US markets fall on Greece and Italy

US markets fell on Friday on a worsening situation in the euro zone. The S&P 500 fell 10.33 points or 0.77% to 1,333.27. The Dow dropped 93.28 points or 0.74% to 12,512.04 points. 

Markets were dragged down on Tuesday by HP's disappointing guidance, though stocks got a boost from LinkedIn's strong debut on Thursday after its IPO. For the week, the S&P 500 lost 0.3%, while to Dow fell 0.7%. 

 
Euro zone troubles aplenty

Greece was the focus of markets for much of this week. A “soft restructuring” was mentioned by European finance officials all week, which caused discomfort for investors.

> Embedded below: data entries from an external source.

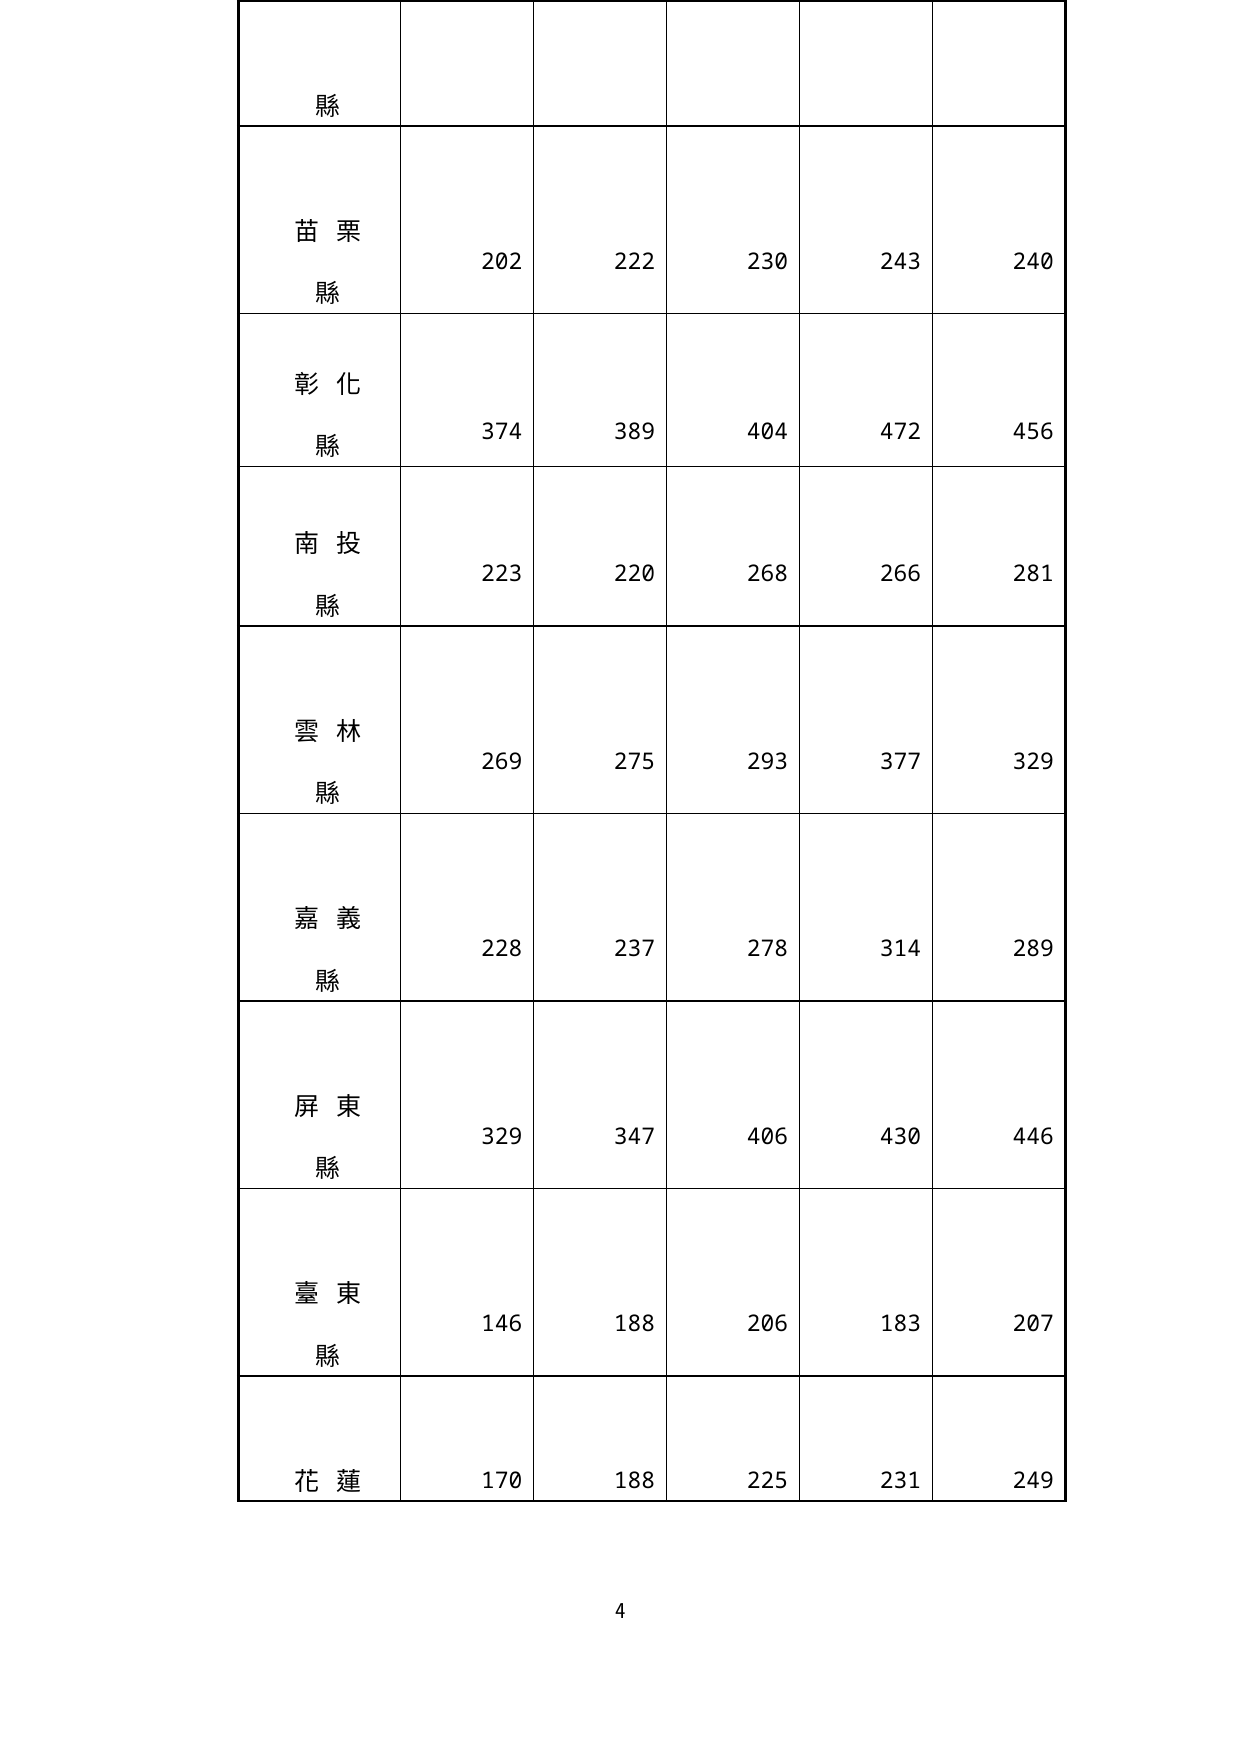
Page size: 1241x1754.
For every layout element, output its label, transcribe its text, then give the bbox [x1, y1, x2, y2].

table_cell 彰化縣 [240, 314, 400, 466]
table_cell 293 [667, 627, 799, 812]
table_cell 嘉義縣 [240, 814, 400, 1000]
table_cell 臺東縣 [240, 1189, 400, 1375]
table_cell 222 [534, 127, 666, 312]
table_cell [401, 2, 533, 125]
table_cell 220 [534, 467, 666, 625]
table_cell 269 [401, 627, 533, 812]
table_cell 289 [933, 814, 1064, 1000]
table_cell 472 [800, 314, 932, 466]
table_cell 268 [667, 467, 799, 625]
table_cell 188 [534, 1377, 666, 1500]
table_cell 183 [800, 1189, 932, 1375]
table_cell 374 [401, 314, 533, 466]
table_cell 329 [933, 627, 1064, 812]
table_cell 屏東縣 [240, 1002, 400, 1187]
table_cell 266 [800, 467, 932, 625]
table_cell 南投縣 [240, 467, 400, 625]
table_cell 188 [534, 1189, 666, 1375]
table_cell 170 [401, 1377, 533, 1500]
table_cell 377 [800, 627, 932, 812]
table_cell 446 [933, 1002, 1064, 1187]
table_cell 249 [933, 1377, 1064, 1500]
table_cell 223 [401, 467, 533, 625]
table_cell 389 [534, 314, 666, 466]
table_cell 329 [401, 1002, 533, 1187]
table_cell 花蓮 [240, 1377, 400, 1500]
table_cell 231 [800, 1377, 932, 1500]
table_cell 281 [933, 467, 1064, 625]
table_cell 225 [667, 1377, 799, 1500]
table_cell 278 [667, 814, 799, 1000]
table_cell 237 [534, 814, 666, 1000]
table_cell 228 [401, 814, 533, 1000]
table_cell 240 [933, 127, 1064, 312]
table_cell 275 [534, 627, 666, 812]
table_cell 縣 [240, 2, 400, 125]
table_cell [800, 2, 932, 125]
table_cell 雲林縣 [240, 627, 400, 812]
table_cell 314 [800, 814, 932, 1000]
table_cell 406 [667, 1002, 799, 1187]
table_cell 苗栗縣 [240, 127, 400, 312]
table_cell 146 [401, 1189, 533, 1375]
table_cell 347 [534, 1002, 666, 1187]
table_cell [933, 2, 1064, 125]
table_cell 404 [667, 314, 799, 466]
table_cell 207 [933, 1189, 1064, 1375]
table_cell 430 [800, 1002, 932, 1187]
table_cell 202 [401, 127, 533, 312]
table_cell 243 [800, 127, 932, 312]
table_cell 206 [667, 1189, 799, 1375]
table_cell [667, 2, 799, 125]
table_cell 230 [667, 127, 799, 312]
table_cell [534, 2, 666, 125]
table_cell 456 [933, 314, 1064, 466]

On Friday, Fitch downgraded Greek debt by 3 notches, to B+. The yield on 10-year Greek government debt rose to a staggering 17% on Friday, making some type of default look inevitable.

Greece was not the only euro zone country in trouble this week, as Italy was placed under a negative outlook by S&P on Friday. In addition, despite public protest being declared illegal in Spain ahead of elections, several thousand protestors gathered in a public square in the capital to protest austerity measures and the high unemployment rate. Unemployment in Spain is at 21.3%, which is the highest within the European Union.

Looking at the situations in Greece, Italy and Spain, it appears that the debt crisis is becoming more severe, in a situation eerily similar to May 2010. EU officials have repeatedly shown that they are unable to mitigate a crisis in a euro zone nation.

Gold soars

Benefiting from the euro zone crisis, gold had its biggest daily gain in 2 weeks on Friday. By late afternoon on Friday, spot gold gained 1.5% to $1,514.49/ounce.

Looking ahead to next week

Investors will continue to focus on events in the euro zone. A deteriorating situation next week would send markets lower. Investors will also be looking at US economic data that will be announced, including GDP, retail sales and unemployment. Since US economic data has been pointing to slow growth in recent weeks, data showing weak growth will likely continue to send markets lower. Of course, better than expected data would provide a boost to equities.